> [Task statement]
Comb the records below for the string "step" and copy each line where it turns up.
##### The input #####
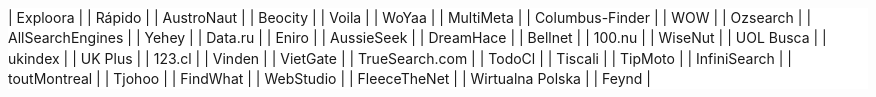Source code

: | Exploora |
| Rápido |
| AustroNaut |
| Beocity |
| Voila |
| WoYaa |
| MultiMeta |
| Columbus-Finder |
| WOW |
| Ozsearch |
| AllSearchEngines |
| Yehey |
| Data.ru |
| Eniro |
| AussieSeek |
| DreamHace |
| Bellnet |
| 100.nu |
| WiseNut |
| UOL Busca |
| ukindex |
| UK Plus |
| 123.cl |
| Vinden |
| VietGate |
| TrueSearch.com |
| TodoCl |
| Tiscali |
| TipMoto |
| InfiniSearch |
| toutMontreal |
| Tjohoo |
| FindWhat |
| WebStudio |
| FleeceTheNet |
| Wirtualna Polska |
| Feynd |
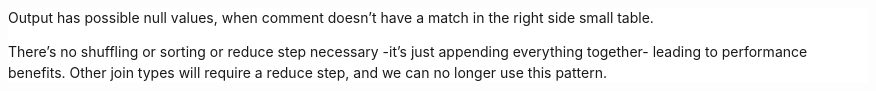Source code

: 
Output has possible null values, when comment doesn’t have a match in the right side small table.

There’s no shuffling or sorting or reduce step necessary -it’s just appending everything together-  leading to performance benefits.
Other join types will require a reduce step, and we can no longer use this pattern.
#####
> [Solution to this exercise]
There’s no shuffling or sorting or reduce step necessary -it’s just appending everything together-  leading to performance benefits.
Other join types will require a reduce step, and we can no longer use this pattern.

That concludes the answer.